Putting yourself first may feel uncomfortable initially, but as you reap the physical and emotional rewards of a healthy lifestyle, your confidence and motivation to make changes will grow. Try on these five ideas for practicing permission this month and begin to feel the transformative benefits of self-care. Give yourself:

  • Permission to claim health and happiness as your birthright. Feeling worthy of the full potential of your life will give you the spark of courage needed to create space and time in your busy schedule to manifest the healthy life you deserve. Try creating a wellness mantra such as “My health and life are important” to move past initial feelings of fear and self-doubt.
  • Permission to prioritize your daily schedule around self-care.
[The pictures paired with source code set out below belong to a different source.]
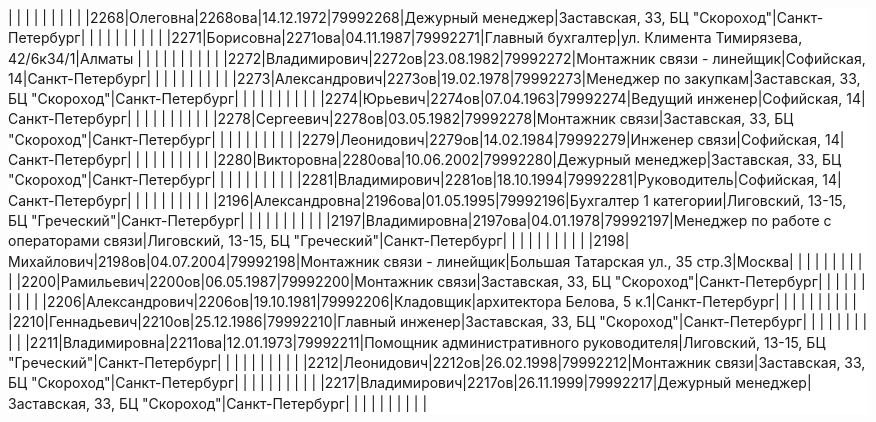 | | | | | | | | |
|2268|Олеговна|2268ова|14.12.1972|79992268|Дежурный менеджер|Заставская, 33, БЦ "Скороход"|Санкт-Петербург|
| | | | | | | | |
|2271|Борисовна|2271ова|04.11.1987|79992271|Главный бухгалтер|ул. Климента Тимирязева, 42/6к34/1|Алматы |
| | | | | | | | |
|2272|Владимирович|2272ов|23.08.1982|79992272|Монтажник связи - линейщик|Софийская, 14|Санкт-Петербург|
| | | | | | | | |
|2273|Александрович|2273ов|19.02.1978|79992273|Менеджер по закупкам|Заставская, 33, БЦ "Скороход"|Санкт-Петербург|
| | | | | | | | |
|2274|Юрьевич|2274ов|07.04.1963|79992274|Ведущий инженер|Софийская, 14|Санкт-Петербург|
| | | | | | | | |
|2278|Сергеевич|2278ов|03.05.1982|79992278|Монтажник связи|Заставская, 33, БЦ "Скороход"|Санкт-Петербург|
| | | | | | | | |
|2279|Леонидович|2279ов|14.02.1984|79992279|Инженер связи|Софийская, 14|Санкт-Петербург|
| | | | | | | | |
|2280|Викторовна|2280ова|10.06.2002|79992280|Дежурный менеджер|Заставская, 33, БЦ "Скороход"|Санкт-Петербург|
| | | | | | | | |
|2281|Владимирович|2281ов|18.10.1994|79992281|Руководитель|Софийская, 14|Санкт-Петербург|
| | | | | | | | |
|2196|Александровна|2196ова|01.05.1995|79992196|Бухгалтер 1 категории|Лиговский, 13-15, БЦ "Греческий"|Санкт-Петербург|
| | | | | | | | |
|2197|Владимировна|2197ова|04.01.1978|79992197|Менеджер по работе с операторами связи|Лиговский, 13-15, БЦ "Греческий"|Санкт-Петербург|
| | | | | | | | |
|2198|Михайлович|2198ов|04.07.2004|79992198|Монтажник связи - линейщик|Большая Татарская ул., 35 стр.3|Москва|
| | | | | | | | |
|2200|Рамильевич|2200ов|06.05.1987|79992200|Монтажник связи|Заставская, 33, БЦ "Скороход"|Санкт-Петербург|
| | | | | | | | |
|2206|Александрович|2206ов|19.10.1981|79992206|Кладовщик|архитектора Белова, 5 к.1|Санкт-Петербург|
| | | | | | | | |
|2210|Геннадьевич|2210ов|25.12.1986|79992210|Главный инженер|Заставская, 33, БЦ "Скороход"|Санкт-Петербург|
| | | | | | | | |
|2211|Владимировна|2211ова|12.01.1973|79992211|Помощник административного руководителя|Лиговский, 13-15, БЦ "Греческий"|Санкт-Петербург|
| | | | | | | | |
|2212|Леонидович|2212ов|26.02.1998|79992212|Монтажник связи|Заставская, 33, БЦ "Скороход"|Санкт-Петербург|
| | | | | | | | |
|2217|Владимирович|2217ов|26.11.1999|79992217|Дежурный менеджер|Заставская, 33, БЦ "Скороход"|Санкт-Петербург|
| | | | | | | | |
Positioning your needs higher on your to-do list recognizes the benefits of recharging your body, mind and spirit so you can be there more fully for yourself and others. Try starting your day with a morning practice such as quiet meditation, journaling or exercise to validate your intention to make wellness a priority.
  • Permission to carve out time in your day for activities that are unique to “you.” Making time for personal interests and creative hobbies that bring joy and fulfillment to your life connects you with meaningful reasons to take better care of your health. Try reframing healthy habits such as exercise as vehicles that support deeper personal values such as a love of travel or a desire to live well into the freedom of your retirement years.
  • Permission to ask and accept help from others. Learning to effectively communicate your needs and accept help to lighten the load frees up precious time, energy and motivation to invest in health-enhancing activities. Try sharing your self-care intentions with important people in your life and asking for their support in your journey.
  • Permission to say “No” more liberally. Creating healthy boundaries around your time, energy and emotional well-being ensures there is something left in the “bank” for you. Try making a list of things in your life such as unhealthy habits and mindsets that no longer serve you, and then choose one to practice the art of saying “No.”

Maya Angelou once said, “Nothing works unless you do.” In honor of Go Red for Women Month, take the courageous leap into self-care. Reach out to a friend and support one another to work through this empowering list of permissions. You may be surprised to discover that practicing daily self-care not only saves your life, but makes it one that is truly worth living.


Mosca, L. et al. (2011). Effectiveness-based guidelines for the prevention of cardiovascular disease in women—2011 update: A guideline from the American Heart Association. Journal of the American College of Cardiology, 57, 12, 1404-1423.

Roger, V. L. et al. (2011). Heart disease and stroke statistics—2011 update: A report from the American Heart Association. Circulation, 123, 4, e18-e209.

Segar, M. (2015). No sweat: How the Simple Science of Motivation Can Bring You a Lifetime of Fitness. New York, N.Y.: American Management Association.

Stampfer, M. J., Hu, F. B., Manson, J. E., Rimm, E. B., & Willett, W. C. (2000). Primary prevention of coronary heart disease in women through diet and lifestyle. New England Journal of Medicine343(1), 16-22.